Carefully, he scanned the windows in the corridor for any witnesses. No faces showed that he could see. Jogging forward to the cockpit, he opened the door and peered inside at the control panel. It was, fortunately, just like the one he and Lathe had looked at briefly the day before. With another quick glance at the corridor windows, he slid into the cockpit and gingerly took the controls.
He brought the gravs to life first, making sure they were set in neutral mode. Flipping on the autopilot, he keyed in a high-speed course due east. The gravs glowed brighter and the ambulance began to lift, and as he hopped out he reached in to flick off the aircraft's running lights before slamming the door closed. A dark mass barely visible behind the gravs' violet glow, it headed off across the city.
Slipping through the doorway into the still-deserted corridor, he looked about for the elevator.
Somewhere on the street down there, he'd have to find a car to steal.
—
The transport was just making its approach to the Security building when word came through of the runaway ambulance. "What do you mean, stolen?" Galway growled. "How could it have been stolen?"
"I don't know, sir." The transport's copilot shook his head. "But the hospital says they didn't send it out, and it isn't answering its radio. Wait a moment—there's more coming through.... They've found the pilot unconscious on the hospital landing pad, General."
Beside Galway, Quinn swore bitterly. "Damn that stupid medic. Is the ambulance still within range of the Green Mountain lasers, lieutenant?"
"No, sir, it's well outside the Athena perimeter now, heading east across Denver."
"What did you mean about the medic?" Galway frowned.
"Isn't it obvious?" Quinn snorted. "He must have gotten a telemetry reading from the hospital and found out what antidote to give Mordecai.

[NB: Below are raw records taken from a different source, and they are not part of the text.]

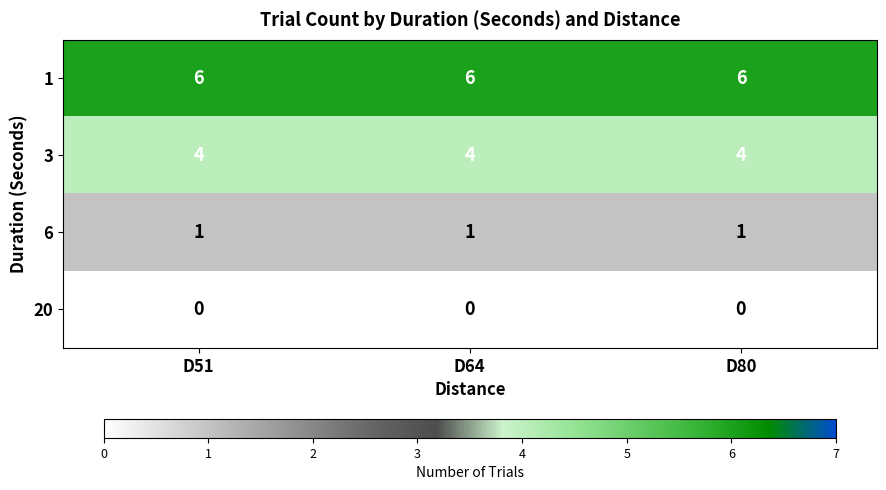

List the series in order of their overall mean, highest first.

1, 3, 6, 20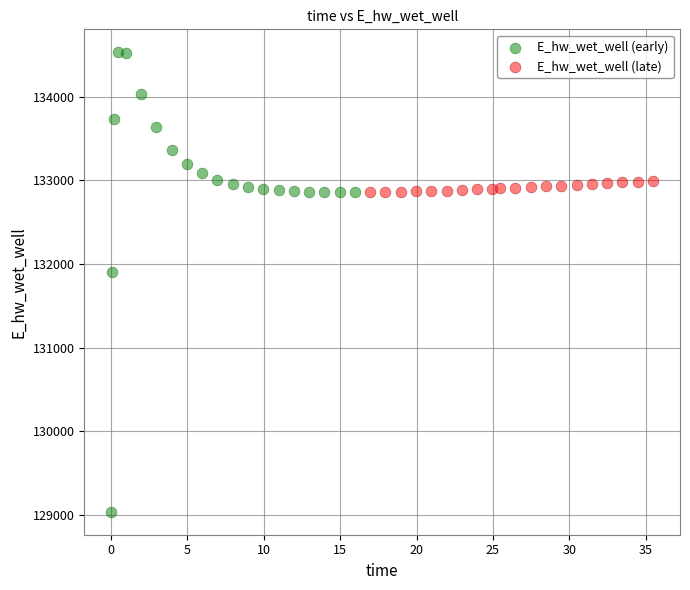

What are all the series names shown in the legend?

E_hw_wet_well (early), E_hw_wet_well (late)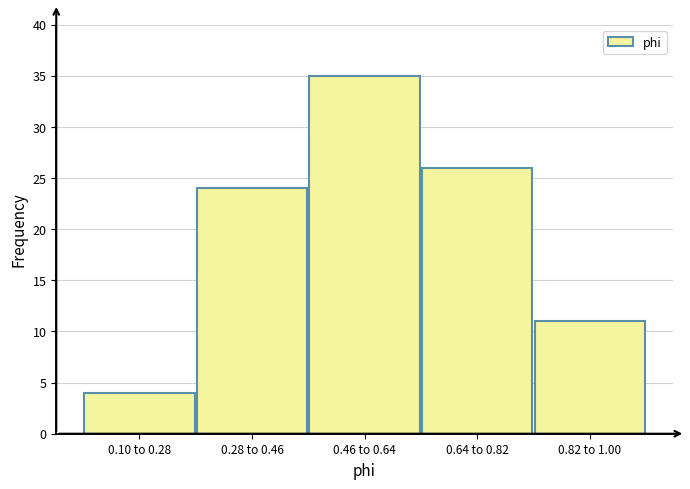

Reading left to right, extract all data points from this chart.

0.10 to 0.28=4	0.28 to 0.46=24	0.46 to 0.64=35	0.64 to 0.82=26	0.82 to 1.00=11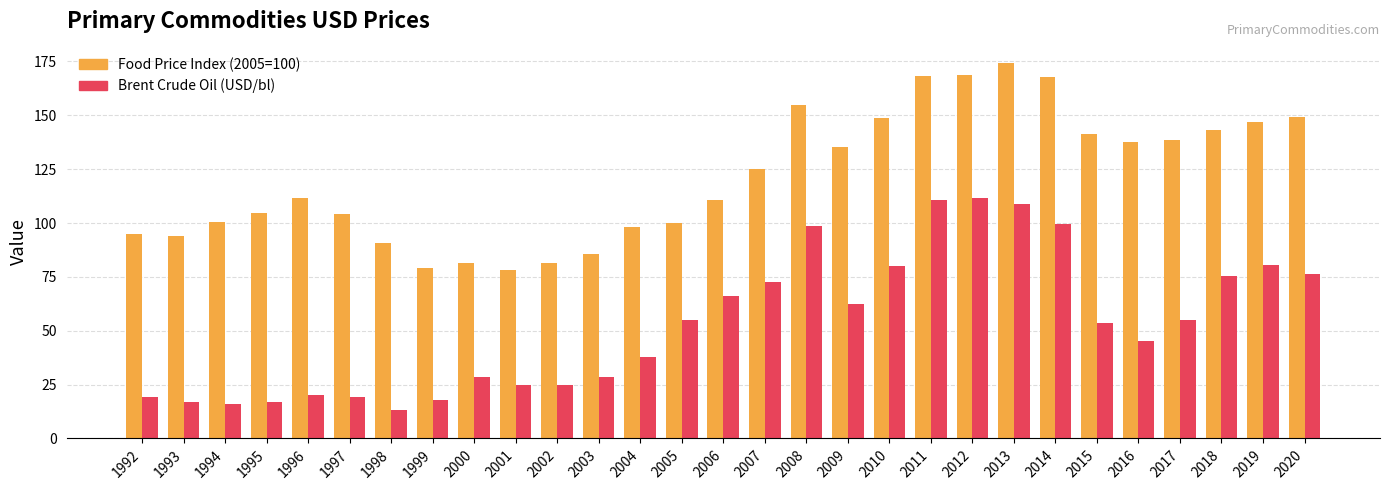

What are all the series names shown in the legend?

Food Price Index (2005=100), Brent Crude Oil (USD/bl)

And then given it."
"Galway?" Pittman called from across the cockpit aisle. "What's going on?"
The prefect turned to look at him. "It looks like Mordecai's managed to make a break for it," he told the youth. "He's stolen his ambulance and is heading to somewhere in Denver."
Pittman's eyes widened, and for a moment his lips moved wordlessly. "Oh, no," he breathed at last.
"Oh, hell. Galway—General Quinn—you've got to protect me. You've got to. I've earned that much, damn it—"
"Protect you from what?" Quinn cut in. "Mordecai's to ground and gone by now—he sure as hell isn't coming back here."